Skip to main content

ParallelQuery

ParallelQuery Objects

class ParallelQuery(Parallelizer.Parallelizer)

Parallel and Batch Querier for ApertureDB

This class provides the abstraction for partitioning data into batches, so that they may be processed using different threads.

Arguments:

  • client Connector - The database connector.
  • dry_run bool, optional - Whether to run in dry run mode. Defaults to False.

generate_batch

def generate_batch(
data: List[Tuple[Commands, Blobs]]) -> Tuple[Commands, Blobs]

Here we flatten the individual queries to run them as a single query in a batch We also update the _ref values and connections refs.

Arguments:

  • data list[tuple[Query, Blobs]] - The data to be batched. Each tuple contains a list of commands and a list of blobs.

Returns:

  • commands Commands - The batched commands.
  • blobs Blobs - The batched blobs.

do_batch

def do_batch(client: Connector, batch_start: int,
data: List[Tuple[Commands, Blobs]]) -> None

Executes batch of queries and blobs in the database.

Arguments:

  • client Connector - The database connector.

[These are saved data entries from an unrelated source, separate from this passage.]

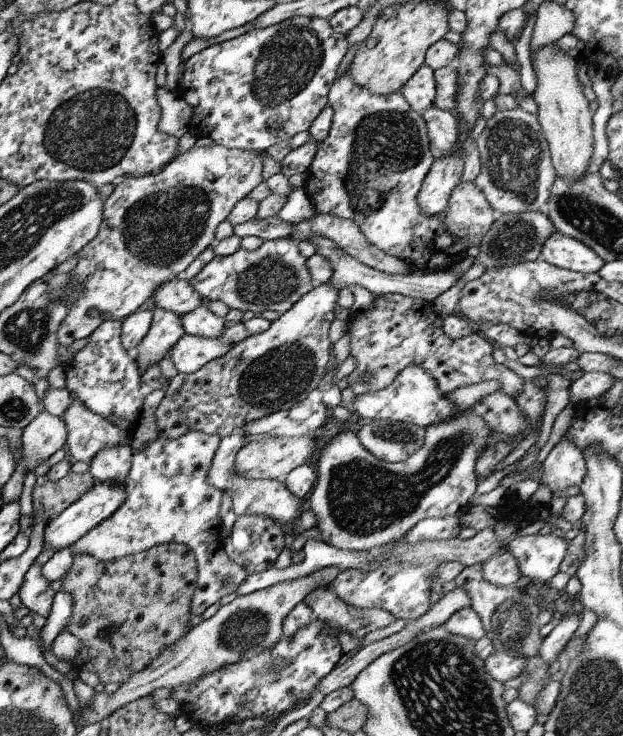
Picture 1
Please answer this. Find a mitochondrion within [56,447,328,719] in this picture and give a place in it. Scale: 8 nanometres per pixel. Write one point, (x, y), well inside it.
(281, 671)

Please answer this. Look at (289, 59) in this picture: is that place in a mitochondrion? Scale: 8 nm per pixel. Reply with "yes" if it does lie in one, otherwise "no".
yes

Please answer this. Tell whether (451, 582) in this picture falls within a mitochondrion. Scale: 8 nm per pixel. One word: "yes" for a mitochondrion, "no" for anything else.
no

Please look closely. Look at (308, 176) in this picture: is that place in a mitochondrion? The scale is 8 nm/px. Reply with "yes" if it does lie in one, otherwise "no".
no

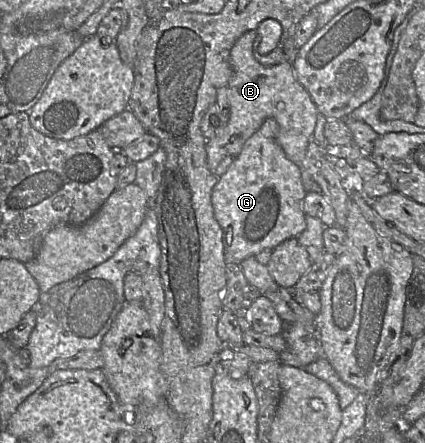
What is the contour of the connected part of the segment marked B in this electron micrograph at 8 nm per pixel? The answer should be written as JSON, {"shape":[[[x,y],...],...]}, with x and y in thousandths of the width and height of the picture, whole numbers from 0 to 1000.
{"shape":[[[581,70],[544,108],[541,142],[548,163],[534,190],[541,257],[529,289],[485,318],[487,375],[492,384],[504,386],[527,354],[555,354],[621,271],[642,266],[654,280],[647,316],[673,354],[706,379],[713,422],[720,433],[729,433],[741,409],[713,377],[713,361],[722,330],[736,314],[748,248],[722,203],[699,181],[685,140],[619,149],[600,133],[593,104],[600,81],[602,70]]]}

  • data list[tuple[Commands, Blobs]] - The data to be batched. Each tuple contains a list of commands and a list of blobs.

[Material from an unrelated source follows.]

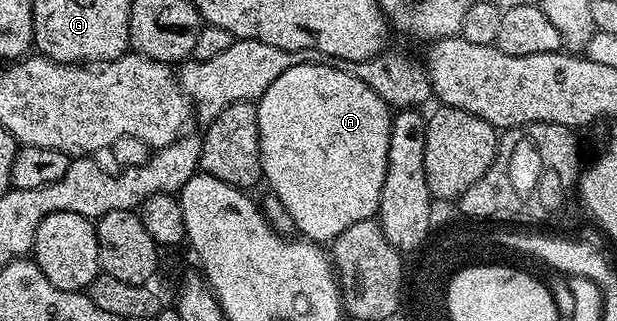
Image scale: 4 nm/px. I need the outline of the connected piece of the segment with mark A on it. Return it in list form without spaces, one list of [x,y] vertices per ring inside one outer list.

    It also provides a way for invoking a user defined function to handle the responses of each of the queries executed. This function can be used to process the responses from each of the corresponding queries in Parallelizer It will be called once per query, and it needs to have 4 parameters:

    • requests
    • input_blobs
    • responses
    • output_blobs Example usage:
    class MyQueries(QueryGenerator):
def process_responses(requests, input_blobs, responses, output_blobs):
self.requests.extend(requests)
self.responses.extend(responses)
loader = ParallelLoader(self.client)
generator = MyQueries()
loader.ingest(generator)

query

def query(generator,
batchsize: int = 1,
numthreads: int = 4,
stats: bool = False) -> None

This function takes as input the data to be executed in specified number of threads. The generator yields a tuple : (array of commands, array of blobs)

Arguments:

  • generator type - The class that generates the queries to be executed.
  • batchsize int, optional - Number of queries per transaction. Defaults to 1.
  • numthreads int, optional - Number of parallel workers. Defaults to 4.
  • stats bool, optional - Show statistics at end of ingestion. Defaults to False.

debug_sample

def debug_sample(**kwargs) -> None

Sample the data to be ingested for debugging purposes.